As she departed, Renzo whispered, "And you have never spoken of it to me!"

"Ah, Renzo!" replied Lucy, turning for a moment to gaze at him.

He understood well what this action meant; it was as if she had said, "Can you doubt me?"

Meanwhile the good Agnes (so the mother of Lucy was called) had descended the stairs, to ascertain the cause of her daughter's disappearance. She remained with Renzo, while Lucy returned to the company, and, assuming all the composure she could, said to them, "The Signor Curate is indisposed, and the wedding cannot take place to-day." The ladies departed, and lost no time in relating amongst the gossips of the neighbourhood all that had occurred, while they made particular enquiries respecting the reality of Don Abbondio's sickness.
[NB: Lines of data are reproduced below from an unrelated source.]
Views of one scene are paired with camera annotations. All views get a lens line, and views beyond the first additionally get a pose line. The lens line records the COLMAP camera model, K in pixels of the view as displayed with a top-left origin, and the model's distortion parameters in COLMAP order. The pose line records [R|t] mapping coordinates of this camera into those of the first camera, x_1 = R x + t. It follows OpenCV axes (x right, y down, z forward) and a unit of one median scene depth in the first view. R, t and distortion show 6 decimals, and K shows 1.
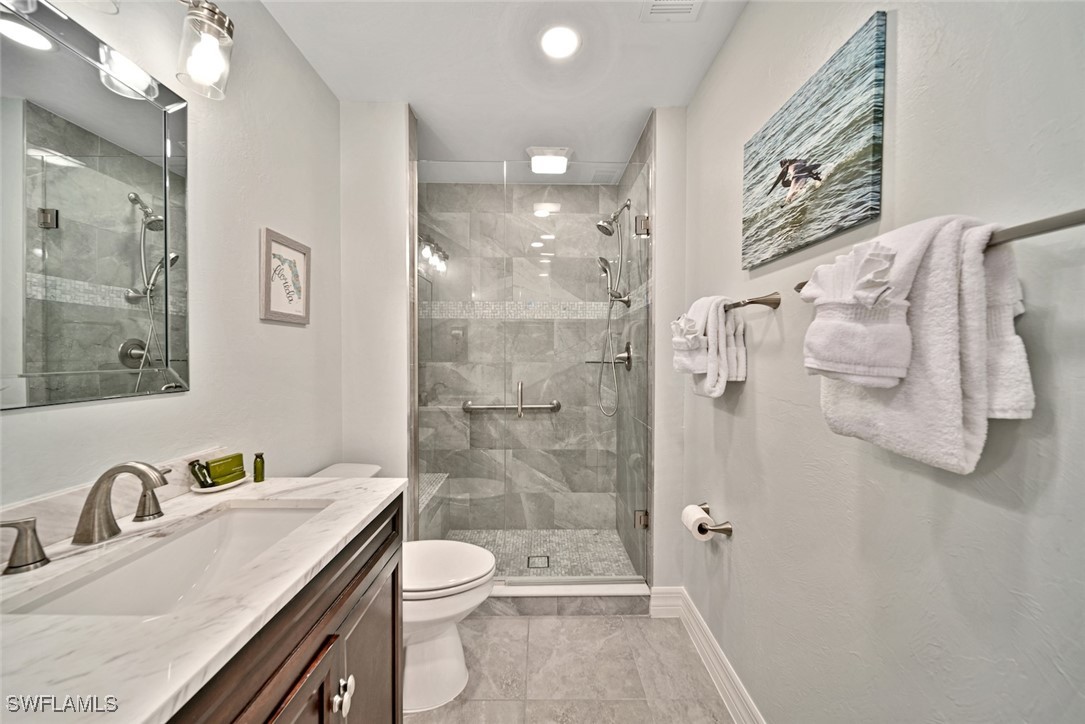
lens RADIAL K [[388.8, 0, 555.7], [0, 388.8, 365.9], [0, 0, 1]] dist [0.001715, -0.001514]
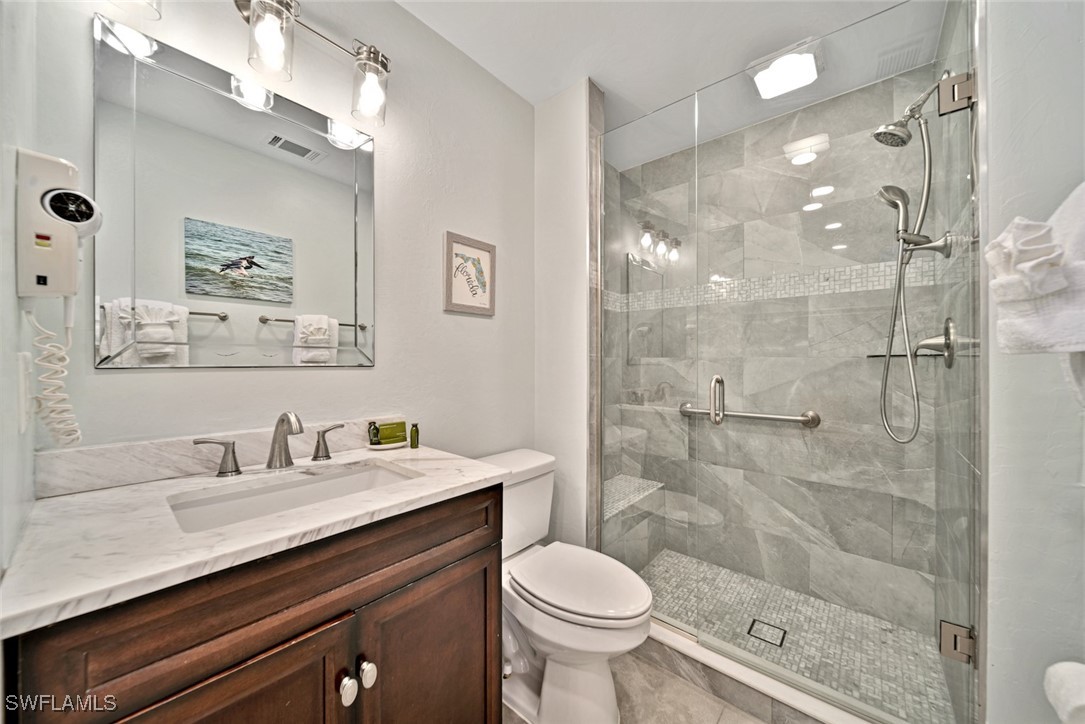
lens RADIAL K [[388.8, 0, 539.4], [0, 388.8, 363.0], [0, 0, 1]] dist [0.001715, -0.001514]
pose [[0.744249, 0.004258, -0.667889, 0.128482], [-0.019550, 0.999690, -0.015412, 0.027275], [0.667616, 0.024527, 0.744101, 0.183272]]
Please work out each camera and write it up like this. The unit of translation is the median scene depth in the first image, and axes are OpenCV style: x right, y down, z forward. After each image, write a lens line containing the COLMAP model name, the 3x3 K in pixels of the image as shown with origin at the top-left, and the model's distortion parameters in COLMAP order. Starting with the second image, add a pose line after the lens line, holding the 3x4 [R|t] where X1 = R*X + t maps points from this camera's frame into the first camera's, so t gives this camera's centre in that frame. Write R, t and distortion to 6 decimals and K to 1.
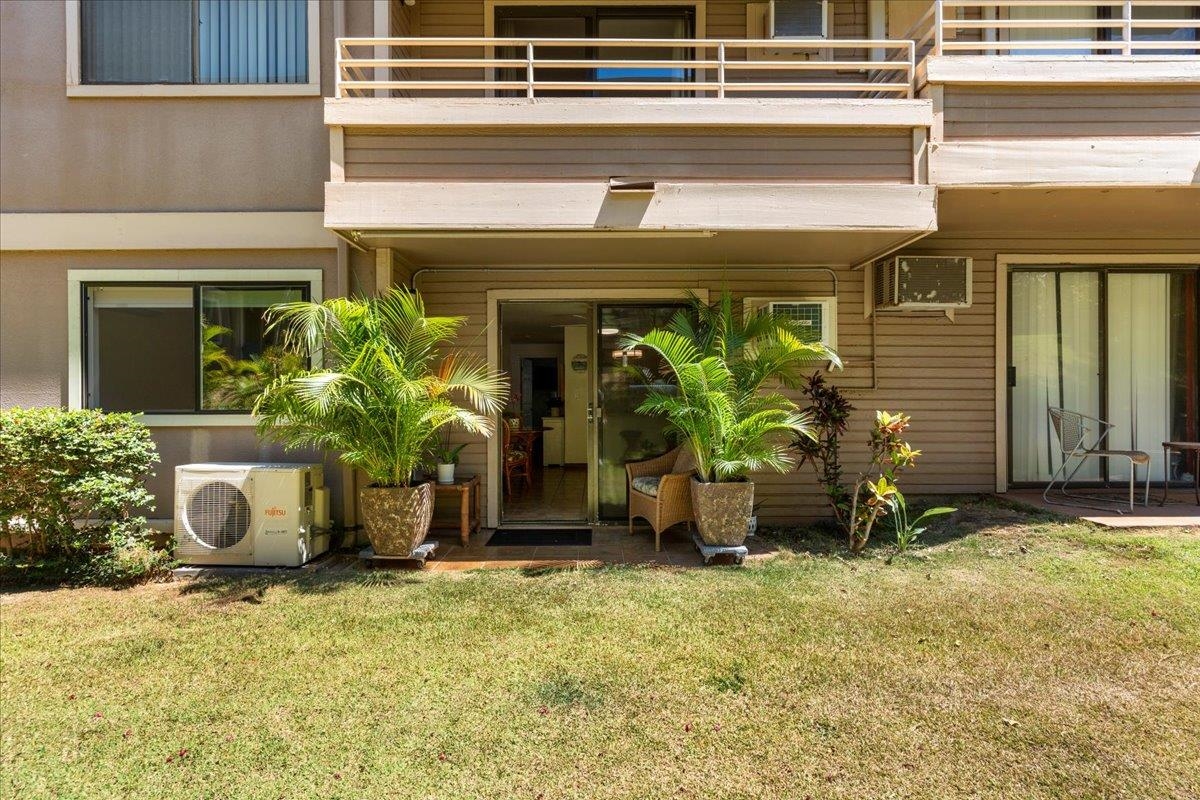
lens RADIAL K [[569.1, 0, 601.3], [0, 569.1, 401.8], [0, 0, 1]] dist [0.000309, -0.001245]
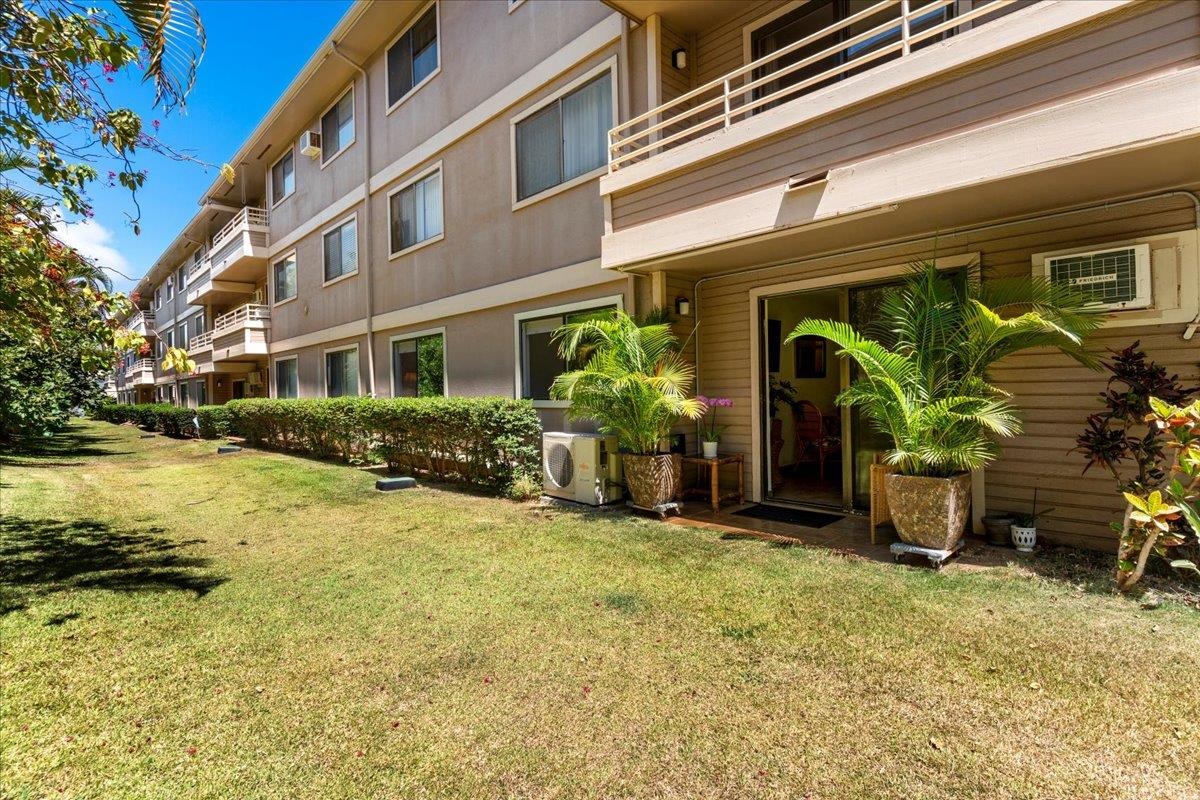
lens RADIAL K [[569.1, 0, 602.9], [0, 569.1, 394.3], [0, 0, 1]] dist [0.000309, -0.001245]
pose [[0.698817, -0.005743, -0.715278, 0.523548], [0.014160, 0.999883, 0.005806, -0.001061], [0.715161, -0.014185, 0.698816, 0.005289]]
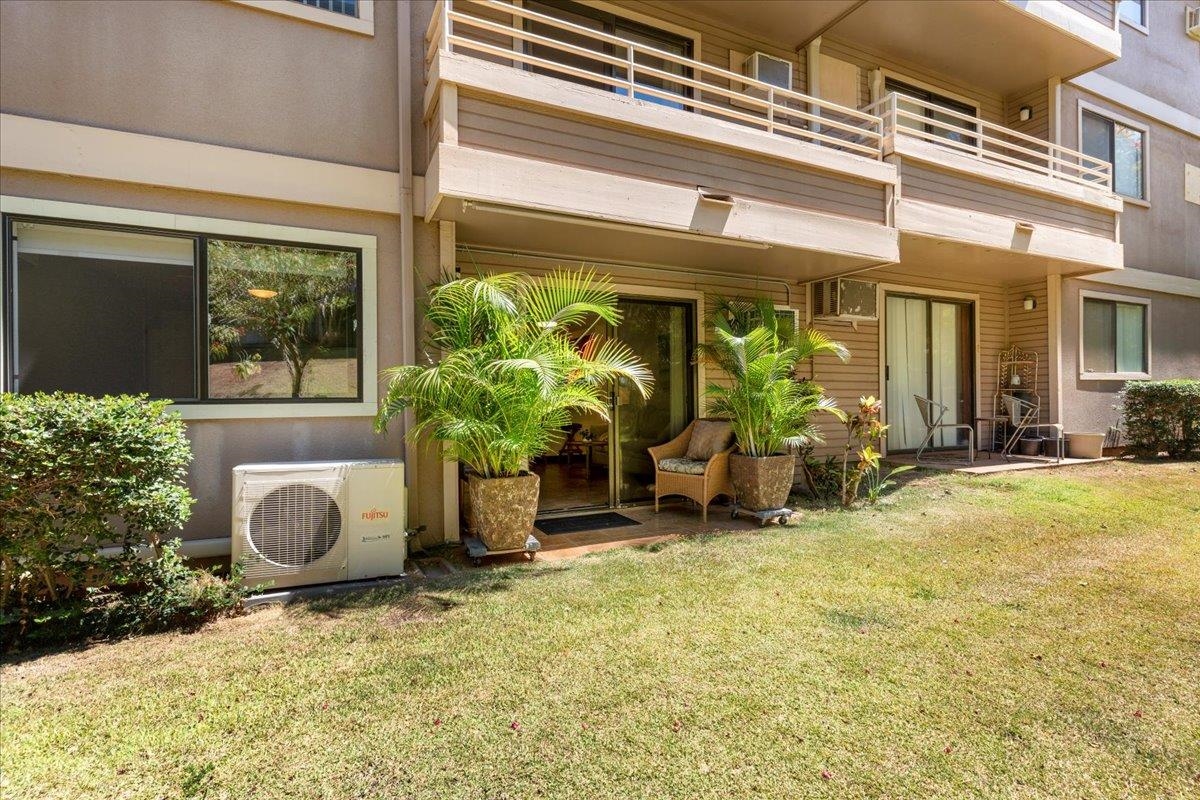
lens RADIAL K [[569.1, 0, 612.0], [0, 569.1, 400.1], [0, 0, 1]] dist [0.000309, -0.001245]
pose [[0.902959, -0.005412, 0.429692, -0.611467], [0.005794, 0.999983, 0.000419, 0.022208], [-0.429687, 0.002112, 0.902975, 0.068617]]
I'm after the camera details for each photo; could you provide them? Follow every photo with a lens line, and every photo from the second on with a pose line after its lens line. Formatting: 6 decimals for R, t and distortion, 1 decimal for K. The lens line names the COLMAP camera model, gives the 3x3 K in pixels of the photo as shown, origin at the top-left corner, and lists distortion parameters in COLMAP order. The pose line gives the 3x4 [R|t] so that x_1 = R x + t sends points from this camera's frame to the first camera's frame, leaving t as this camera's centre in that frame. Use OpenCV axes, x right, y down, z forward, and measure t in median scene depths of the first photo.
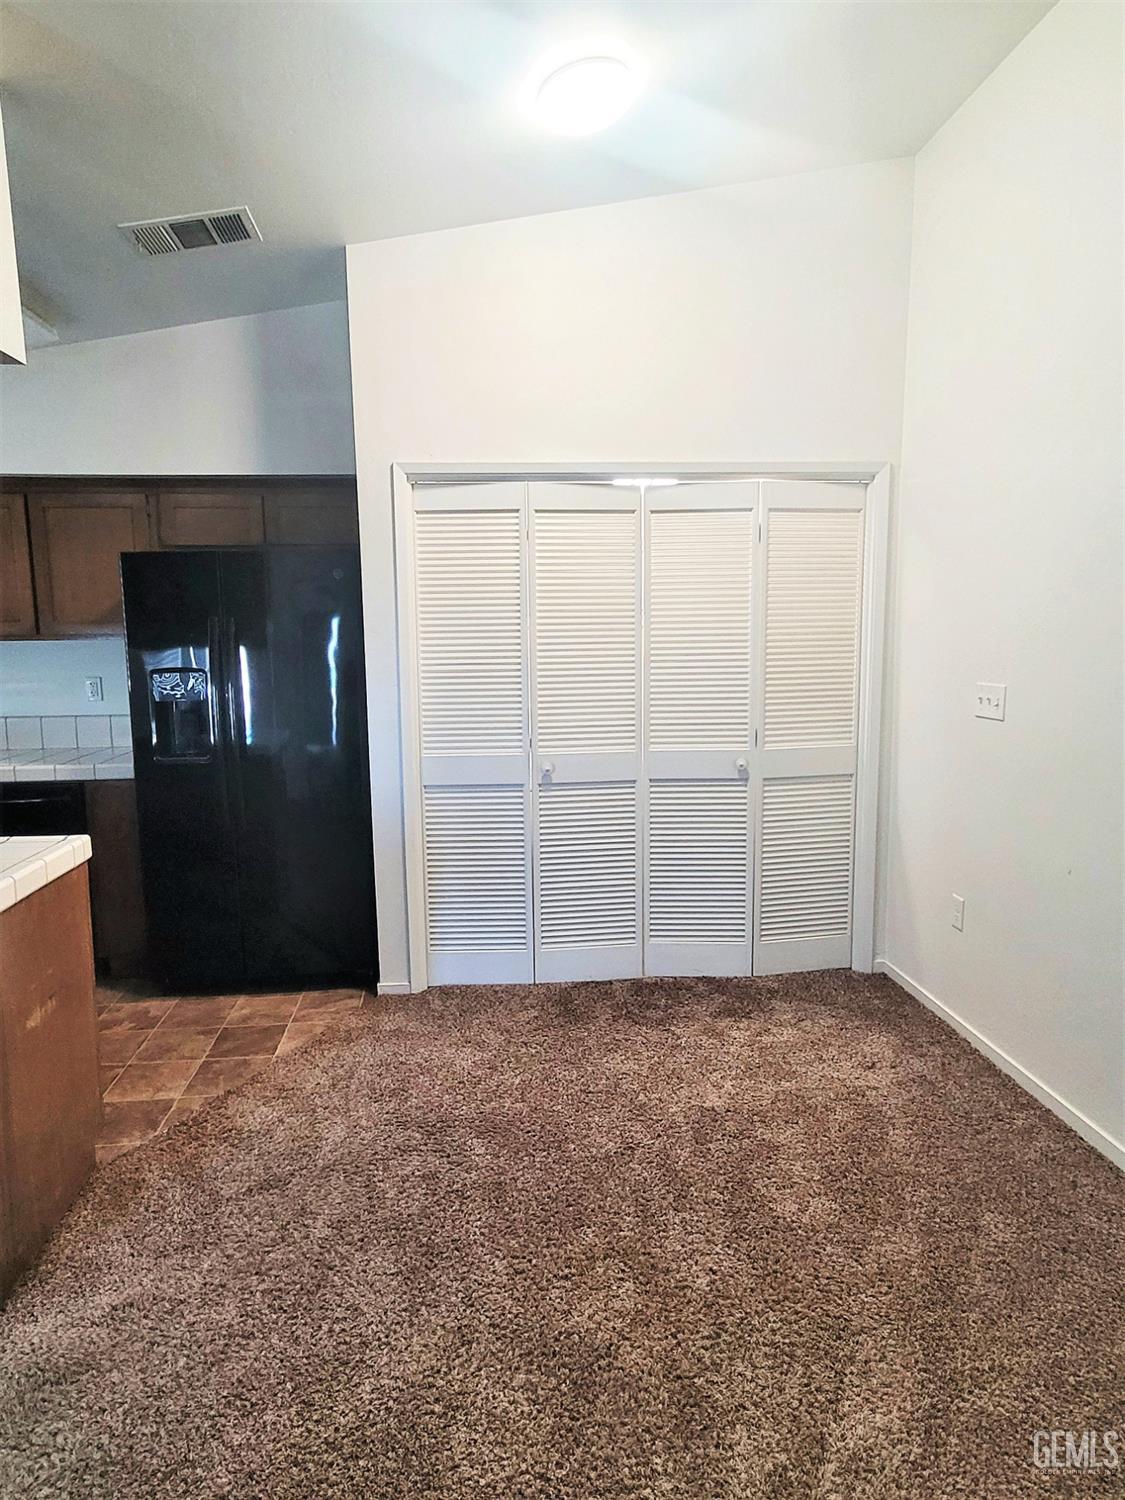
lens RADIAL K [[893.3, 0, 562.5], [0, 893.3, 750.0], [0, 0, 1]] dist [0.001554, 0.000613]
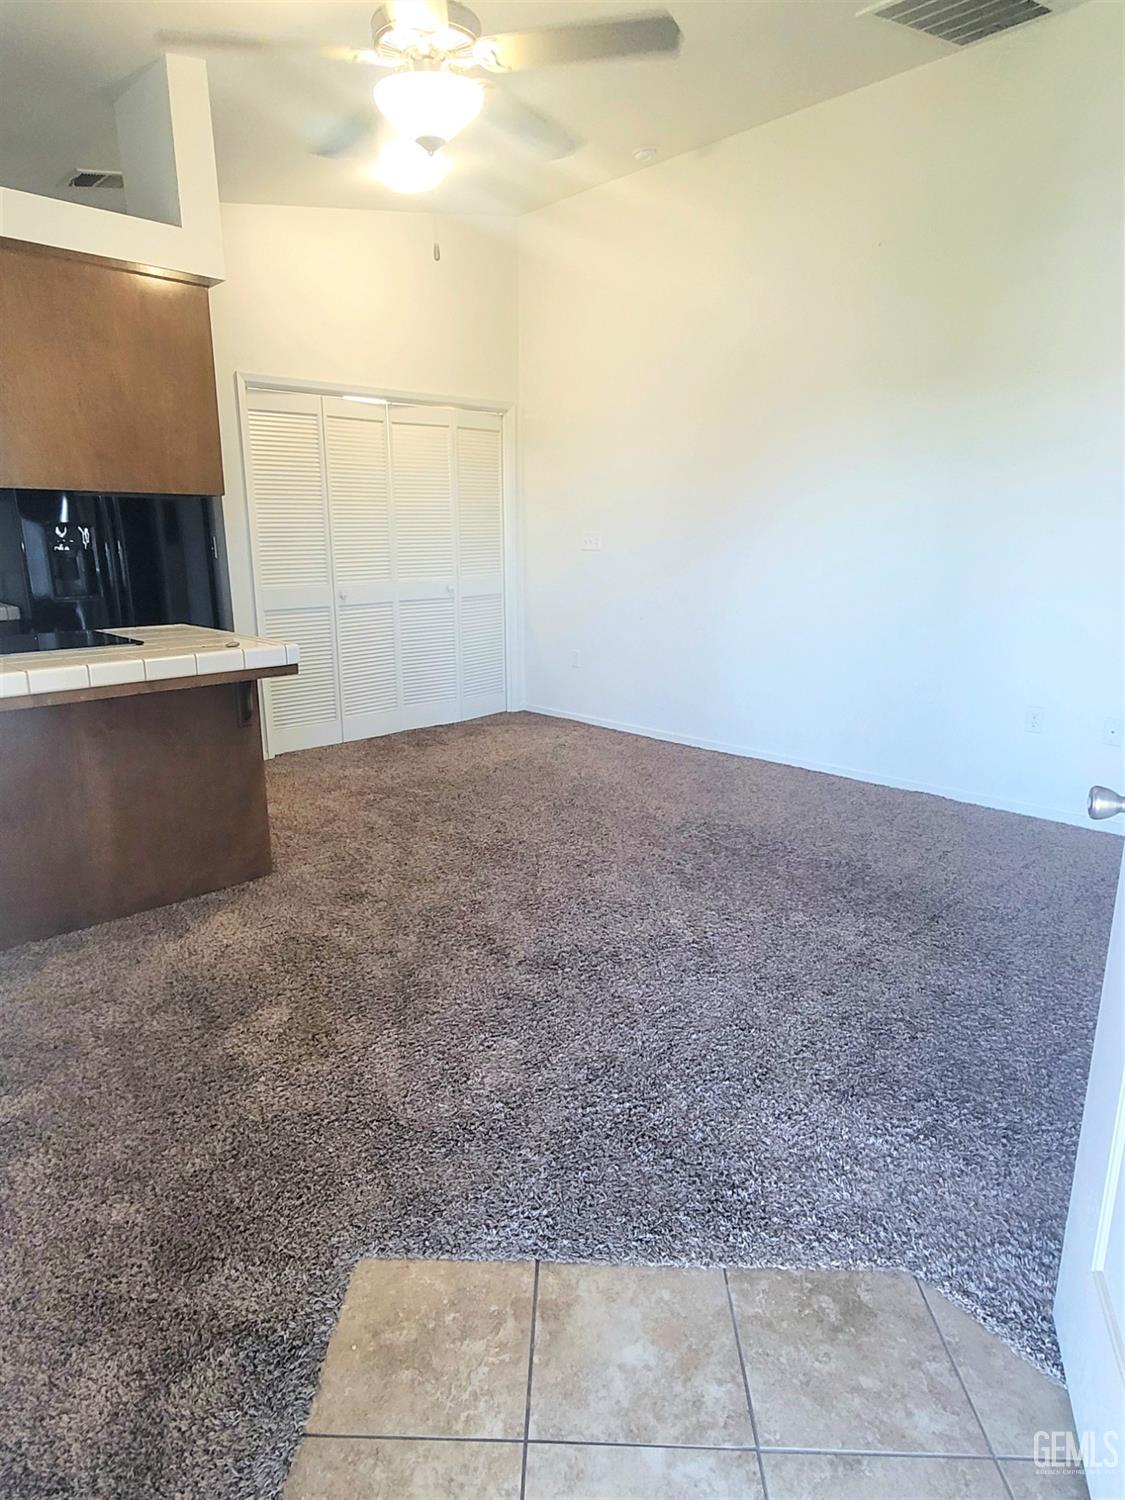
lens RADIAL K [[893.3, 0, 562.5], [0, 893.3, 750.0], [0, 0, 1]] dist [0.001554, 0.000613]
pose [[0.777586, -0.142726, 0.612363, -0.701912], [0.081021, 0.988522, 0.127517, 0.119635], [-0.623534, -0.049541, 0.780225, -0.417674]]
The truth of this cut short the conjectures which they had already begun to intimate by brief and mysterious hints.




CHAPTER III.

Lucy entered the lower room as Renzo was sorrowfully informing Agnes of that, to which she as sorrowfully listened. Both turned towards her from whom they expected an explanation which could not but be painful; the suspicions of both were, however, excited in the midst of their grief, and the displeasure they felt towards Lucy differed only according to their relative situation. Agnes, although anxious to hear her daughter speak, could not avoid reproaching her—"To say nothing to thy mother!"